The Alzheimer's Disease Society has compiled a dossier of complaints from people who have watched patients waste away because they are unable to feed themselves.

The concerns follow the Hungry in Hospital report compiled by the national hospitals watchdog, the Association of Community Health Councils, and first reported by The Independent.

The report, out earlier this month, showed that many patients were going without food in hospital. Relatives claimed that some people had starved to death.

The ADS is concerned for the welfare of patients with dementia who are awaiting treatment for physical ailments on wards where staff are not used to Alzheimer's Disease.

Harry Cayton, director of the society, said: "They are not being looked after by specialist nurses but by people with no specific training in dealing with dementia."

The society is in talks with the Royal College of Physicians to improve training of hospital staff in helping patients with dementia. It would also like small sections of general wards to be reserved for dementia patients and specialist staff..

Mr Cayton said: "Patients are being expected to feed themselves when they are not even aware that they have been given a meal."

The ADS has compiled a dossier of cases from around the country of dementia patients who have been allowed to go without food. It is compiling a report on the scale of the problem nationally.

Among those who have complained is Ruth Finch, a health professional from Essex, who said her aunt had been left to go without food and drink in a hospital in Chelmsford, in November. Ms Finch was warned by a hospital orderly that her aunt was not being fed. She said: "When I asked the nurses I was told variously that she could feed herself, that it wasn't in the nursing plan for her to be fed and that they were too busy."

On one occasion, Ms Finch was told that although her aunt had declined a main course she had "enjoyed" a pudding.

"As I approached the bedside I could clearly see the square of sponge pudding in one piece on the floor at her feet," she said. "Frequently food was left out of reach, some in cellophane wraps that defeated people or people were left asleep. Trays were collected without notice as to what had been eaten."

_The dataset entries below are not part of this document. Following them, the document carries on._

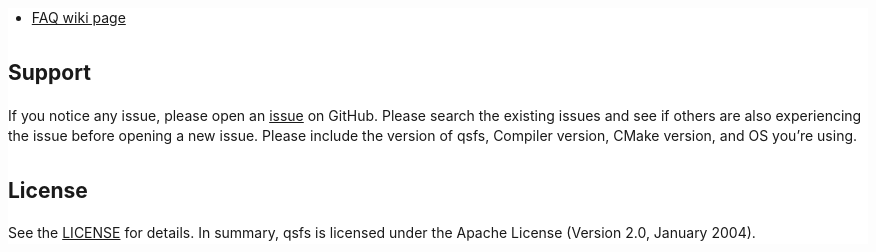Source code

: - [FAQ wiki page][faq wiki link]


## Support

If you notice any issue, please open an [issue][issue link] on GitHub. Please search the existing issues and see if others are also experiencing the issue before opening a new issue. Please include the version of qsfs, Compiler version, CMake version, and OS you’re using.


## License

See the [LICENSE][license link] for details. In summary, qsfs is licensed under the Apache License (Version 2.0, January 2004).


[build link]: https://travis-ci.org/yunify/qsfs-fuse
[eventual consistency wiki]: https://en.wikipedia.org/wiki/Eventual_consistency
[faq wiki link]: https://github.com/yunify/qsfs-fuse/wiki/FAQ
[install link]: https://github.com/yunify/qsfs-fuse/blob/master/INSTALL.md
[issue link]: https://github.com/yunify/qsfs-fuse/issues
[license link]: https://github.com/yunify/qsfs-fuse/blob/master/COPYING
[qingcloud console link]: https://console.qingcloud.com/access_keys/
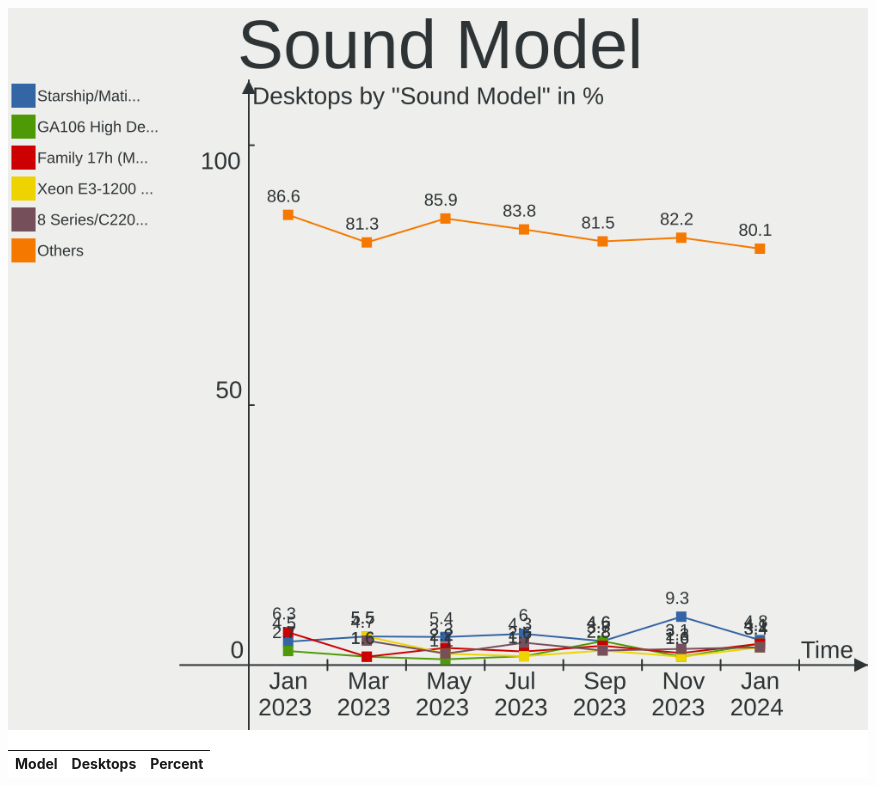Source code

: ![Sound Model](./images/line_chart/snd_model.svg)

| Model                                                                                     | Desktops | Percent |
|-------------------------------------------------------------------------------------------|----------|---------|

Beverley Kite, 59, of Camden, north London, said she had to sit and feed her mother in a north London hospital. Her mother, Ada Wheeler, 89, has dementia but had been admitted to the hospital for a hip replacement.

Ms Kite said that her mother and other patients with dementia had been left without food by auxiliary staff who had no understanding of the condition. She said: "People with dementia will die before they ever complain that they are not being fed. The auxiliary staff are not trained. They will go up to someone with dementia and ask them if they are hungry. When they get no answer they take the food away."

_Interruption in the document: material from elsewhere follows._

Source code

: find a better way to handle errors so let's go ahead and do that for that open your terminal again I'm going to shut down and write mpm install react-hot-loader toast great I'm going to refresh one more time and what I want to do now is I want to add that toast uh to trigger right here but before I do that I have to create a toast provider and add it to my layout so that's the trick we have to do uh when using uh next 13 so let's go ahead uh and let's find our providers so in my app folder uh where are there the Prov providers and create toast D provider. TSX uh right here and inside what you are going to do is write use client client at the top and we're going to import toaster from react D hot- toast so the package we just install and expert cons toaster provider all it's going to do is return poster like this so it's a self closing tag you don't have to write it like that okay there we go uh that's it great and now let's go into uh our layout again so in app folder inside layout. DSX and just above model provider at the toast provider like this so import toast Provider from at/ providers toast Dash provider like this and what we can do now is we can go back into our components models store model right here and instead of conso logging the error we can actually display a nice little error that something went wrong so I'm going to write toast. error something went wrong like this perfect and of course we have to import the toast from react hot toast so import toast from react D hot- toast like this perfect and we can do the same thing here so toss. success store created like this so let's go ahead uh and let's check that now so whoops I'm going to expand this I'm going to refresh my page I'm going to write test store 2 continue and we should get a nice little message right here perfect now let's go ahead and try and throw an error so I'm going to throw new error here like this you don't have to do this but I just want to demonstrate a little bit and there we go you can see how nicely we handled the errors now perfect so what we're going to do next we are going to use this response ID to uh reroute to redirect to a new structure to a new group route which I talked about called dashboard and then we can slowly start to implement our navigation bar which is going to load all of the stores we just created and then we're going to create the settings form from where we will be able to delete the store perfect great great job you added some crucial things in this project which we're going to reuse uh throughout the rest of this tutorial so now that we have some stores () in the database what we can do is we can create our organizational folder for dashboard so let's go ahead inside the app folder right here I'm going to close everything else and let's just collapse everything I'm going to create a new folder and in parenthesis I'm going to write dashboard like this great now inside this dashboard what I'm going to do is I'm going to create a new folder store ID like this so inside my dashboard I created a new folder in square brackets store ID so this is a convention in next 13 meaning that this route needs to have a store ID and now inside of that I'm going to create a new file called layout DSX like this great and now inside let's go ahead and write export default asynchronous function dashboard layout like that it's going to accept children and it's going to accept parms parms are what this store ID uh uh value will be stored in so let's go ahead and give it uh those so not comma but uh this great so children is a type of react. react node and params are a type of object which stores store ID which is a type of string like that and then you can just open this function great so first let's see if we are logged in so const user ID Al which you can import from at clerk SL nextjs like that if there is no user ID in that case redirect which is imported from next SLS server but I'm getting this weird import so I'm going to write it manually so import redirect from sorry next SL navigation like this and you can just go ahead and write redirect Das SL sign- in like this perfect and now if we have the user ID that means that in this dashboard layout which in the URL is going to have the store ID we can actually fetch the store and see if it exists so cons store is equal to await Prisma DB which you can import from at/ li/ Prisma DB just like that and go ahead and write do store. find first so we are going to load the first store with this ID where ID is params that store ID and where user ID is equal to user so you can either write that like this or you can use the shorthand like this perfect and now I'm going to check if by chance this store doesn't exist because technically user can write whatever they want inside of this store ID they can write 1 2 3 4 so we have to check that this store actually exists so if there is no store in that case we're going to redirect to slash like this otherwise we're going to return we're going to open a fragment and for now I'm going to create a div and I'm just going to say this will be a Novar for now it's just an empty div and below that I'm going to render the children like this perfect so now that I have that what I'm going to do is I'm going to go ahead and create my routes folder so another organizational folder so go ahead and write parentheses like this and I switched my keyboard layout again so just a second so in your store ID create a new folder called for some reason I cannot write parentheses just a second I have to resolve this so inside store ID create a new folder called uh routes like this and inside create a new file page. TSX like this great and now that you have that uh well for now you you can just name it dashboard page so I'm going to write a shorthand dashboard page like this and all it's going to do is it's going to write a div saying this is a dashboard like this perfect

Maureen Sebastinelli, from North Shields, said hospital staff had little understanding of patients with dementia, such as her husband Victor.

The retired forklift truck driver was admitted to a surgical ward after breaking a thigh bone. His meals were often taken away still wrapped in the cling-film which he could not remove. Mrs Sebastinelli said: "The nurses are not up on dementia people. They need to be watched every minute, it is very, very hard."